© Ministère de la santé
Après la démission précipitée d'Agnès Buzyn, Olivier Véran, ancien neurologue, a pris la tête du ministère des Solidarités et de la Santé. Les organisations professionnelles ne sont pas dupes : après ce départ décevant, cette arrivée ne changera pas grand-chose.
« C'est un aveu d'échec, un aveu d'abandon », lance sans concession Marie-Pierre Martin, infirmière en pédiatrie à Necker, l'une des représentantes du collectif Inter-urgences. Sa consœur Céline Laville, présidente du CNI, renchérit : « Comment s'en sortir avec les honneurs malgré le contexte... C'est la porte dorée. »
D'autres ont tout de même salué trois ans de collaboration fructueuse. La Fnesi estime que « l’ancienne ministre a su prendre les mesures nécessaires afin de renforcer l’attractivité de la formation en actant la suppression du concours », une position historique de la structure. D'autre part, « la création de la pratique avancée en 2018, longtemps portée par la Fnesi, vient consolider l’offre de soins d’un système de santé en souffrance et favoriser la reconnaissance des infirmières ».
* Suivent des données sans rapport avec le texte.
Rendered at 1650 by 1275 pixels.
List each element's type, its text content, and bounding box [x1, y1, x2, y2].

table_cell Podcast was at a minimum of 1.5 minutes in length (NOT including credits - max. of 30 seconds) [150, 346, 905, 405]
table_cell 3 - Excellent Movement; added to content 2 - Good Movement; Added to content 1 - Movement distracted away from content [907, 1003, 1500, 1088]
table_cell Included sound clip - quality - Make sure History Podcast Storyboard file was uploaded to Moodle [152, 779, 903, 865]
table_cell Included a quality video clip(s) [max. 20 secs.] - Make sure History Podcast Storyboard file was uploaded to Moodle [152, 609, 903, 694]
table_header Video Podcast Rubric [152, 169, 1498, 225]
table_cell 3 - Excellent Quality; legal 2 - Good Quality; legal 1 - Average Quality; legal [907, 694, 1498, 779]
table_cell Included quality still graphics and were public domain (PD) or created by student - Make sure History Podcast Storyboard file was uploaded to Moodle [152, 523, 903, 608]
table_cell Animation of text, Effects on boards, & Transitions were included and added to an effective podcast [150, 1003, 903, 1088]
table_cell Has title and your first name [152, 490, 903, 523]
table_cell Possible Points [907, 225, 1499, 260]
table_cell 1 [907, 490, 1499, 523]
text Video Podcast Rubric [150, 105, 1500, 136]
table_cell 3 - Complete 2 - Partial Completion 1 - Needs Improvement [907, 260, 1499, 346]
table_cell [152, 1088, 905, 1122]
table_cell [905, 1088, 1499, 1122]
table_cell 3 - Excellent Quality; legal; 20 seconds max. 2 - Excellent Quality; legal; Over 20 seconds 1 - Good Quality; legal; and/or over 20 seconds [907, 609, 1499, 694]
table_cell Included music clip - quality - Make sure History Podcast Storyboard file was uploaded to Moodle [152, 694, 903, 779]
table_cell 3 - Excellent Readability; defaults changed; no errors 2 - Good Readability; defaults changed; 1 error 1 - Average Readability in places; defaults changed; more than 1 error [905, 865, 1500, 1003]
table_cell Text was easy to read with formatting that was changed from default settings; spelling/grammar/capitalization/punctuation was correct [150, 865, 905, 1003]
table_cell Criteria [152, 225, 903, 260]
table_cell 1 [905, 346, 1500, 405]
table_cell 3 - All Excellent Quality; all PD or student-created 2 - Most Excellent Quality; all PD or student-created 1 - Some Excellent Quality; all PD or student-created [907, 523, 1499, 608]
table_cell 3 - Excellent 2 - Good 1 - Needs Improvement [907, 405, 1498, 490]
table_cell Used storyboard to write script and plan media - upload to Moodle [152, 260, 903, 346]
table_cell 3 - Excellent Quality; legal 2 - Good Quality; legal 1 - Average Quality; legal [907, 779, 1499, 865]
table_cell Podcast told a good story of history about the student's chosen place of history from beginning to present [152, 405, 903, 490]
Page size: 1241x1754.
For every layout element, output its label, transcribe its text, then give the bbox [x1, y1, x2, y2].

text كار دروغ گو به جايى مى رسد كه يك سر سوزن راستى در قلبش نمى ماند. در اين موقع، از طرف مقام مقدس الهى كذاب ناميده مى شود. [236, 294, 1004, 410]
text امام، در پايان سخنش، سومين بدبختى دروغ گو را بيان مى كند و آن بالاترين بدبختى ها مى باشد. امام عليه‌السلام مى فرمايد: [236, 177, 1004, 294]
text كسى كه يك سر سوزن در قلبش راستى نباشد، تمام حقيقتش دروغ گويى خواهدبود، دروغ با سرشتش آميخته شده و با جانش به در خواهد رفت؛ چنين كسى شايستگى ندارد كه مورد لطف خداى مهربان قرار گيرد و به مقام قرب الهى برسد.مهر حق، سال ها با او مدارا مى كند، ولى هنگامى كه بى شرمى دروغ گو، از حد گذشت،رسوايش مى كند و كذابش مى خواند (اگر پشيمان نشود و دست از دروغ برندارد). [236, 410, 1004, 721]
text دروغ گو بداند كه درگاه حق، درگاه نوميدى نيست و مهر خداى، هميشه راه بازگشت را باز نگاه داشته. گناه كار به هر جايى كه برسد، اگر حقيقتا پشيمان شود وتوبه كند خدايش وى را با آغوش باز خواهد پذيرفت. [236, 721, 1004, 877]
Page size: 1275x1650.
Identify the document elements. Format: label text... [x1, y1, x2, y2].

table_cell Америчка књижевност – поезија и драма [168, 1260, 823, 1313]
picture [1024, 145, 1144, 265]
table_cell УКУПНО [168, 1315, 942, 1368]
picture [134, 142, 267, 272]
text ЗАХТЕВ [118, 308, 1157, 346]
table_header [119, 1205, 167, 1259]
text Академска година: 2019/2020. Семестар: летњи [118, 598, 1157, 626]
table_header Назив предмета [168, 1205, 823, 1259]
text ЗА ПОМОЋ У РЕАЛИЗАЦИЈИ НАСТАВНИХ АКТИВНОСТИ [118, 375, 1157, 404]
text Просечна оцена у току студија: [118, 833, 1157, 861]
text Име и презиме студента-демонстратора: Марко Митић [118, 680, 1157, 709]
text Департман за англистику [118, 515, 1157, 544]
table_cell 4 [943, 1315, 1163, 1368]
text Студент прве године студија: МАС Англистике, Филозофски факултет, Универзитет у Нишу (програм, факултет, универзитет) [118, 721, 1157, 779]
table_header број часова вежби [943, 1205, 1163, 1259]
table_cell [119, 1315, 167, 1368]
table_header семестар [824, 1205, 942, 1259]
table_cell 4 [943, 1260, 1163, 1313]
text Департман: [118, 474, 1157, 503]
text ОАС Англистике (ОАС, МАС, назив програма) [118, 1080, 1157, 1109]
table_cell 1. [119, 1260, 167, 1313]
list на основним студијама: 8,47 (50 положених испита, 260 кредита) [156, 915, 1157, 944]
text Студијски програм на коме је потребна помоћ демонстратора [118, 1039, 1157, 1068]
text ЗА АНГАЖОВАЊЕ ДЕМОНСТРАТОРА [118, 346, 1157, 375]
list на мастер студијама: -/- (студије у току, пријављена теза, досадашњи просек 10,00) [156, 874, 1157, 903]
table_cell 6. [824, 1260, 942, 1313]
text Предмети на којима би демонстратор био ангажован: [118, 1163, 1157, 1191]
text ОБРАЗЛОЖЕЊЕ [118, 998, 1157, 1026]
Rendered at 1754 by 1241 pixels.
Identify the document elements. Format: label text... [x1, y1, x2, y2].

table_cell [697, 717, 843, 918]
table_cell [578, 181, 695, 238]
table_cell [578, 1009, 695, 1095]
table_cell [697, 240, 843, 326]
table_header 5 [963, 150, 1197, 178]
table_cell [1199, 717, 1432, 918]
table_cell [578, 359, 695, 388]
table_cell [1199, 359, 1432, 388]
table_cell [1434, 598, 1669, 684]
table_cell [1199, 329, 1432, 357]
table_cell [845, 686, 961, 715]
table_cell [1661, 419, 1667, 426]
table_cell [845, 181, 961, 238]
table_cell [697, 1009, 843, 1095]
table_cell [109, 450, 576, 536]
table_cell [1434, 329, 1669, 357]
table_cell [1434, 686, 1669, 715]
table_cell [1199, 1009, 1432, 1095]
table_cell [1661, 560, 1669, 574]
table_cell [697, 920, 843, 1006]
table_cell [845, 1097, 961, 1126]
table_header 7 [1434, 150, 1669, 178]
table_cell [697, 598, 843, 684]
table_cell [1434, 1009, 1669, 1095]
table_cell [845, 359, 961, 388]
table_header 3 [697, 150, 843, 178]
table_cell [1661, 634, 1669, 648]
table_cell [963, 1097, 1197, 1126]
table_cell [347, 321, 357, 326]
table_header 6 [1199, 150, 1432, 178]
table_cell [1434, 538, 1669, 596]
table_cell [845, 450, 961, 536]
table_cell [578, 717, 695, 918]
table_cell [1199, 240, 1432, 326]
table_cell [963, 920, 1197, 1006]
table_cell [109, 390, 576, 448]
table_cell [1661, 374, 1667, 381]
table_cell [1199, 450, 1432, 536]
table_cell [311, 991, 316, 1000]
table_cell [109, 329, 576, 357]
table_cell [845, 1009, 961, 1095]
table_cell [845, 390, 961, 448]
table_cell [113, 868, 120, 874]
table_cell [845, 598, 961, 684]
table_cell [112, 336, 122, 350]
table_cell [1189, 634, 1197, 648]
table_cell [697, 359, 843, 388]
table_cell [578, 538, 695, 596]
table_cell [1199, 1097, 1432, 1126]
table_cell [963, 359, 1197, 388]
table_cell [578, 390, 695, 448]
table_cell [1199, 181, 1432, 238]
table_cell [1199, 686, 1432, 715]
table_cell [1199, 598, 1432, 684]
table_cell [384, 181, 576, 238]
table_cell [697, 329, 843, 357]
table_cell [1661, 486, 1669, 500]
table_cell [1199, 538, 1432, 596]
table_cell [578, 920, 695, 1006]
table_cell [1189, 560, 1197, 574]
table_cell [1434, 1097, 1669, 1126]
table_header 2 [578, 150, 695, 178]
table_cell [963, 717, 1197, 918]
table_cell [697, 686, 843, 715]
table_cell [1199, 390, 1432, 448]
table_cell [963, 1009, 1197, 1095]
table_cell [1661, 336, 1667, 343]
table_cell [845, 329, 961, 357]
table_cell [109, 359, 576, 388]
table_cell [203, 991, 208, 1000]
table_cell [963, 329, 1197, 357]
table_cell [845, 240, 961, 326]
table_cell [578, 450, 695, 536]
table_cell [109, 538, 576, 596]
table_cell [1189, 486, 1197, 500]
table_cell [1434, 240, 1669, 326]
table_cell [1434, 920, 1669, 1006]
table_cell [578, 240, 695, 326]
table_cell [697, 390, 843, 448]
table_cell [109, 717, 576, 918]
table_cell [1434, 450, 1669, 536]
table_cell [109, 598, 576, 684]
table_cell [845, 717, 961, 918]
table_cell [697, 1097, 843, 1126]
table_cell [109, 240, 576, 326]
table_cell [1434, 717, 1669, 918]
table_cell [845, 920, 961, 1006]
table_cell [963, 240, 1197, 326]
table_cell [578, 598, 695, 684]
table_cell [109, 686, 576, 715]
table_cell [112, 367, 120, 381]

C'est Olivier Véran, neurologue, lui-même issu de l'hôpital public, qui a remplacé au pied levé Agnès Buzyn. Certains se félicitent de cette nomination. Unicancer, grand réseau hospitalier français dédié à 100 % à la lutte contre le cancer, pour avoir « déjà travaillé avec ce fin connaisseur du monde de la santé et des enjeux de l'hôpital public », l'accueille à bras ouverts. « Nous saluons par ailleurs son plan ambitieux pour l’hôpital », affirment les représentants de l'organisme. Le nouveau ministre entend poursuivre « Investir pour l'hôpital », des mesures annoncées en novembre 2019 par Agnès Buzyn : 150 millions d'euros d'investissements, 10 milliards de reprise de dette.
Mais l'annonce de sa première mesure concrète en a irrité plus d'un. « Je veux pouvoir aller poser la question à chaque aide-soignante, à chaque brancardier, à chaque médecin, à chaque directeur d'hôpital, a assuré Olivier Véran. Mener une large consultation pour les associer aux prises de décision sur l'utilisation des millions et des milliards proposé dans le plan. »
Céline Laville, du CNI, s'insurge : « Une nouvelle enquête ? Il cherche à gagner du temps pour nous en faire perdre ! Le constat, ça fait plus un an qu'on le crie, que tous les organisations professionnelles le crient ! » Le présidente du syndicat, qui a déjà un dossier recommandé avec demande de contact au ministre, dès sa prise de fonction, admet quand même « connaître un peu l'homme et ce qu'il a fait pour la santé des Français : taxe soda, poids minimum pour les mannequins... » Mais n'y croit pas : « C'étaient des mesures faciles à mettre en place, disons. Là, il doit gérer la crise de l'hôpital public. Je ne suis pas sûr qu'il trouve une solution miracle parce que même nous on ne la connaît pas ! »
Force ouvrière des personnels des services publics et des services de santé (FO-SPS) souligne avec agacement d'autres de ses actions passées : « Il était à l’initiative de la tentative de modification de la Constitution en essayant de remplacer l’institution Sécurité sociale par la protection sociale et ainsi supprimer les budgets séparés entre l’Etat et la Sécurité sociale. »
De son côté, le Syndicat national des infirmières et infirmiers libéraux (Sniil) reste prudent. Il relève l'engagement d'Olivier Véran de recevoir les ordres et syndicats professionnels de ville prochainement pour mieux les associer à la « médecine de parcours ». Tous attendent d'être reçus. « De toute façon, Agnès Buzyn nous avait déjà prévenus que ce n'était pas elle qui tirait les ficelles, déplore Céline Laville. Olivier Véran peut penser tout ce qu'il veut, si l'exécutif ne lui donne pas les moyens... »
Une position partagée par le collectif Inter-urgences qui voit noir : « Si le gouvernement continue de serrer la vis, peu importe qui est au ministère, on continuera d'avoir des drames dans nos hôpitaux. » Pour tous, la mobilisation continue. Le CNI soutiendra chaque action des collectifs Inter-hôpitaux et Inter-urgences qui n'ont « pas d'actions officielles prévues pour le moment. Mais on vous tiendra au courant », conclut avec détermination Marie-Pierre Martin.